§ **Assignment**
Could you reproduce the lines below from the one with "(503, 397) none -> [477,273,511,287] with" through the one with "(712, 1125) none"? Keep both ends and add nothing.

§ **Dataset excerpts**
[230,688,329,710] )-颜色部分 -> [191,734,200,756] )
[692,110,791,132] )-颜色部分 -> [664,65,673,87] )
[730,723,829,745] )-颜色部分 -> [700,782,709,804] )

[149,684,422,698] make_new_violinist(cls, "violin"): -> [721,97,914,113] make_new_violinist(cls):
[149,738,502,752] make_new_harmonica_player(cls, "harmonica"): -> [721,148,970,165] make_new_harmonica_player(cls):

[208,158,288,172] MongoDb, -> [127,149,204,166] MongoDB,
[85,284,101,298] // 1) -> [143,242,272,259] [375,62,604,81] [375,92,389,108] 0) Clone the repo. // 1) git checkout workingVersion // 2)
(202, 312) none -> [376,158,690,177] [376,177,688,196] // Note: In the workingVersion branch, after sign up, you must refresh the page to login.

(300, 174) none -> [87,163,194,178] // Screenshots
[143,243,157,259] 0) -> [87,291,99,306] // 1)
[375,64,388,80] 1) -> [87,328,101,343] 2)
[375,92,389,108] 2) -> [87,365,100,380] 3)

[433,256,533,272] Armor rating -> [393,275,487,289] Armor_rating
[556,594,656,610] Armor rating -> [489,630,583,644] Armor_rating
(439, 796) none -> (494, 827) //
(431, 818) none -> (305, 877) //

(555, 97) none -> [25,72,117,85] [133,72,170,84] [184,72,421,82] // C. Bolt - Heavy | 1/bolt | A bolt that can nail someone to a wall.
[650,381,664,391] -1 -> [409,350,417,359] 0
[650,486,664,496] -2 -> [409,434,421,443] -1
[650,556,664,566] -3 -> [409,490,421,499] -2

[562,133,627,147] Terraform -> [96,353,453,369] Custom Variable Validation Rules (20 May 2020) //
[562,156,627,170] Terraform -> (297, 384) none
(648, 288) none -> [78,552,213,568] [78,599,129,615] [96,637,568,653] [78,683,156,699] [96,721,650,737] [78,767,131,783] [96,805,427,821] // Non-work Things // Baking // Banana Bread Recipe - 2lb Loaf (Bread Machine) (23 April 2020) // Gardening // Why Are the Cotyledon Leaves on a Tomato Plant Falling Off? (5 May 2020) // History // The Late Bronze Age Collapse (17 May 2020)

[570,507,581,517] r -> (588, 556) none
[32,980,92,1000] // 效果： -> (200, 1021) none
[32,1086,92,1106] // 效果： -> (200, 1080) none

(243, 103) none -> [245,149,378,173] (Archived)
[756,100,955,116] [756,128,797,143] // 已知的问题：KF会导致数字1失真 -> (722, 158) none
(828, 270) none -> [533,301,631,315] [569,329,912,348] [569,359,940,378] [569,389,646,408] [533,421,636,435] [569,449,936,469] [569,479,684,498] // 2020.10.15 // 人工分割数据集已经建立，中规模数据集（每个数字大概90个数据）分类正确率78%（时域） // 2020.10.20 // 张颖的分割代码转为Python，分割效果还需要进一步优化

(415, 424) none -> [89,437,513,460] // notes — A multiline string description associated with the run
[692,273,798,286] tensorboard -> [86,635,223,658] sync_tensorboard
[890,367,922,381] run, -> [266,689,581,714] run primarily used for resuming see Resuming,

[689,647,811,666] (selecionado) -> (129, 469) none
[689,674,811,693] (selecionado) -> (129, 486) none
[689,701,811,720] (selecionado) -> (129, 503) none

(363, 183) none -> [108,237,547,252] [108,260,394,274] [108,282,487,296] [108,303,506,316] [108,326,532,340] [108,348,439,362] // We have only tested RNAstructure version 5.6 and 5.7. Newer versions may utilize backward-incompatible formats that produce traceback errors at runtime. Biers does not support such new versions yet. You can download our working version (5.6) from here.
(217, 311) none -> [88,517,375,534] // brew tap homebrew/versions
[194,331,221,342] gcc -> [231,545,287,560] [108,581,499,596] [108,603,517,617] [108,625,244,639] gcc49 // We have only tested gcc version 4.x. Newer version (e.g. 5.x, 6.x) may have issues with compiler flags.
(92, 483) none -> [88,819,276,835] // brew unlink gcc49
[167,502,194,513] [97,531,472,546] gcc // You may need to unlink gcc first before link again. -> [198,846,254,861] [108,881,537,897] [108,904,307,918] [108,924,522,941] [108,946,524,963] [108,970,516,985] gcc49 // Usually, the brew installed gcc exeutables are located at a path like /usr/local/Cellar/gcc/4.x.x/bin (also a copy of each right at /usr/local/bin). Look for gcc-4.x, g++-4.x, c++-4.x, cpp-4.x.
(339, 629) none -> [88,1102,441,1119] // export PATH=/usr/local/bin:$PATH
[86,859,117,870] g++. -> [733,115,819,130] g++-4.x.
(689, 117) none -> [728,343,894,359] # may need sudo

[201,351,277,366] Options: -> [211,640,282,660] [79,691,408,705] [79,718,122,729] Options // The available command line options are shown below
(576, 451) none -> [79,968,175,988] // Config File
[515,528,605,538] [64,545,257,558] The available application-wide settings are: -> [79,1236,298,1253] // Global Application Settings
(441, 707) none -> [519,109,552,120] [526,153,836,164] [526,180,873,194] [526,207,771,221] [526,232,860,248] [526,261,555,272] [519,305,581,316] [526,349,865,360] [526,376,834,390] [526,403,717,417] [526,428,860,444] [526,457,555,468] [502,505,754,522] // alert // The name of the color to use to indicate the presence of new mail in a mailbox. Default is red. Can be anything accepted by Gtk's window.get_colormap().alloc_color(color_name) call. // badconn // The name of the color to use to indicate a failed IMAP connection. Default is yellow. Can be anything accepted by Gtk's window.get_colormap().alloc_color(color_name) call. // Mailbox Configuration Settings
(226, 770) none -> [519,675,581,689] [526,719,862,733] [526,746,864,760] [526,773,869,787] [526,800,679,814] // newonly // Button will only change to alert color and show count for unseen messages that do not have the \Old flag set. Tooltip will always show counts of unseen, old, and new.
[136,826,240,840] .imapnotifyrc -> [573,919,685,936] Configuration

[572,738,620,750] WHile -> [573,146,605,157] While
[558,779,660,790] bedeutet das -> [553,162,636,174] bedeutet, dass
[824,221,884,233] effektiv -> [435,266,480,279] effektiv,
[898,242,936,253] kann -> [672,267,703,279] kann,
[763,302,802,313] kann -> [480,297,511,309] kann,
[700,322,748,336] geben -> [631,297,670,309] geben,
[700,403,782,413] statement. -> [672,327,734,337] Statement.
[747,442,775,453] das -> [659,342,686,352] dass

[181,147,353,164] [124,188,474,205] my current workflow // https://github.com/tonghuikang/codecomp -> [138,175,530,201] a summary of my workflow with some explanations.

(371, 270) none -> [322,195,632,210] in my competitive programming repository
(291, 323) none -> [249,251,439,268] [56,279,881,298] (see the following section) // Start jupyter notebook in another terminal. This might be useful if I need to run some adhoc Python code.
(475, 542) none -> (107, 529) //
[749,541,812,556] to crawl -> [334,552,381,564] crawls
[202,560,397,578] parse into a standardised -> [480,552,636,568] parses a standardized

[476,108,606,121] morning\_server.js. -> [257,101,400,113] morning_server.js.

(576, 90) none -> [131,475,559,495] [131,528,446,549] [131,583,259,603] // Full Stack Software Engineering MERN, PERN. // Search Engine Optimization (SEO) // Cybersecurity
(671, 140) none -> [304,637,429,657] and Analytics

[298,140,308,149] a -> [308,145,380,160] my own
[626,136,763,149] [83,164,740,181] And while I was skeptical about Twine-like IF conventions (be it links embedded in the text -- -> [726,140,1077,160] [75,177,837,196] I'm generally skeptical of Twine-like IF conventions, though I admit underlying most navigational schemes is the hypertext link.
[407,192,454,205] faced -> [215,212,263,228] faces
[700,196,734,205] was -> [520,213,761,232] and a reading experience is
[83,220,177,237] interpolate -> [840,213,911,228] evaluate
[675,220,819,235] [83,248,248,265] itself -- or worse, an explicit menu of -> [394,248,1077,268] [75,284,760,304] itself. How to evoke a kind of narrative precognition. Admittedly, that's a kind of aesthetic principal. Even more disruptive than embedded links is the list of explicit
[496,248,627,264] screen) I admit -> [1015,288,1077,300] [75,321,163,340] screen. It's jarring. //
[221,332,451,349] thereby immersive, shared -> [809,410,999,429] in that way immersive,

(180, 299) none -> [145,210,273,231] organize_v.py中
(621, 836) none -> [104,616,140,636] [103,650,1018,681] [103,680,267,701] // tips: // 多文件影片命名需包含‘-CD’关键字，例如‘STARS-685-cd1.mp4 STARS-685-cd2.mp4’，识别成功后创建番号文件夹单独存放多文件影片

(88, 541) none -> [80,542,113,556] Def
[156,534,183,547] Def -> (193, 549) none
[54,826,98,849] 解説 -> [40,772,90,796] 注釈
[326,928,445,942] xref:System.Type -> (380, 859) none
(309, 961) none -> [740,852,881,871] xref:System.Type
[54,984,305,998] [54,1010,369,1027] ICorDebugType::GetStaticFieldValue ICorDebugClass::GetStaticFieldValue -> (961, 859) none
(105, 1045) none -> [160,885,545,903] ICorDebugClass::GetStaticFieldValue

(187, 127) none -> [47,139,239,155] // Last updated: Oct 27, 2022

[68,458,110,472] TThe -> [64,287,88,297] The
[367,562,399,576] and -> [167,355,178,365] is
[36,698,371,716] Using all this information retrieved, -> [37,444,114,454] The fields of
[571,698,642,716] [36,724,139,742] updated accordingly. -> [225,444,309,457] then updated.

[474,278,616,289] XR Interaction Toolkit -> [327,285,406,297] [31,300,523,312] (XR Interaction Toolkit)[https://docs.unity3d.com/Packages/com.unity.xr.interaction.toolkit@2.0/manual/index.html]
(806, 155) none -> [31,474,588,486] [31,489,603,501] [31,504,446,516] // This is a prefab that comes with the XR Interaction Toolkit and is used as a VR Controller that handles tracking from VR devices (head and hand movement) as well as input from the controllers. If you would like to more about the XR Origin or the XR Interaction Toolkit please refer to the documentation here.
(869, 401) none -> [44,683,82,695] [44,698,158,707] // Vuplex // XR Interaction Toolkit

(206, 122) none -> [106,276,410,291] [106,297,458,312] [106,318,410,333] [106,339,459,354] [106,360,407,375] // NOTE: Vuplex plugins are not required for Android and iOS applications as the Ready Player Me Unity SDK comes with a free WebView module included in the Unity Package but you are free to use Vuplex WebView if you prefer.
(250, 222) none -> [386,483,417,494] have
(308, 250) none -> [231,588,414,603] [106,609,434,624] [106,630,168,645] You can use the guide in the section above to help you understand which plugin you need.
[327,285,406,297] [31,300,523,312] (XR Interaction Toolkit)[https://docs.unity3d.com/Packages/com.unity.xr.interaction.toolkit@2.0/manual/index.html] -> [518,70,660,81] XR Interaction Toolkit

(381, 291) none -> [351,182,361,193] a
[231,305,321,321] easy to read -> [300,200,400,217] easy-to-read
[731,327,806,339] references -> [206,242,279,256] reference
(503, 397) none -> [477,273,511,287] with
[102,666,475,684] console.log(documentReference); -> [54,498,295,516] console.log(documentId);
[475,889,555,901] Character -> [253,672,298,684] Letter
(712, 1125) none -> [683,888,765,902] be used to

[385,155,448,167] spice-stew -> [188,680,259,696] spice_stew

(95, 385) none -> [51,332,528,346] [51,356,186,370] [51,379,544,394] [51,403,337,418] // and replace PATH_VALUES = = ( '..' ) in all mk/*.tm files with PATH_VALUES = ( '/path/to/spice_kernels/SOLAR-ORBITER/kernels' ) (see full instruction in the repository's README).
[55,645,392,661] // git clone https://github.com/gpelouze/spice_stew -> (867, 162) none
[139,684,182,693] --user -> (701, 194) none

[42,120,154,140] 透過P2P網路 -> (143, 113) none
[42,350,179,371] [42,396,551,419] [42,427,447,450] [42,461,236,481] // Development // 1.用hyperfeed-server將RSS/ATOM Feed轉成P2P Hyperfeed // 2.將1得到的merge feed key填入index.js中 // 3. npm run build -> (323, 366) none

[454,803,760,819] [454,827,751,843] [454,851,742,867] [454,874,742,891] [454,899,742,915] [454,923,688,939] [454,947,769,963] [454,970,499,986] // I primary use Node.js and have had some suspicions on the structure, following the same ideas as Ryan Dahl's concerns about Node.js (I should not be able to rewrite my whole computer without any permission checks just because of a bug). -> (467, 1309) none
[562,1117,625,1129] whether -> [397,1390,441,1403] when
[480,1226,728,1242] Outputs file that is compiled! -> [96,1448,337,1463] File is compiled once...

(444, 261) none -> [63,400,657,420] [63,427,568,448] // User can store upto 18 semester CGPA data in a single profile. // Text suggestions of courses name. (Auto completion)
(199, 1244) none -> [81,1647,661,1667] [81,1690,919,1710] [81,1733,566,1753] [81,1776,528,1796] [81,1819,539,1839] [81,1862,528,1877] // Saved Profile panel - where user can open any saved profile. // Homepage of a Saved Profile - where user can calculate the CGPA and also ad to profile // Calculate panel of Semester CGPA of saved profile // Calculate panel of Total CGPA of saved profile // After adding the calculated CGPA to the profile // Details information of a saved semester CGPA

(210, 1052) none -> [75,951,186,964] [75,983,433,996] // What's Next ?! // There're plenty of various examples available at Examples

§ **Exercise answer**
(503, 397) none -> [477,273,511,287] with
[102,666,475,684] console.log(documentReference); -> [54,498,295,516] console.log(documentId);
[475,889,555,901] Character -> [253,672,298,684] Letter
(712, 1125) none -> [683,888,765,902] be used to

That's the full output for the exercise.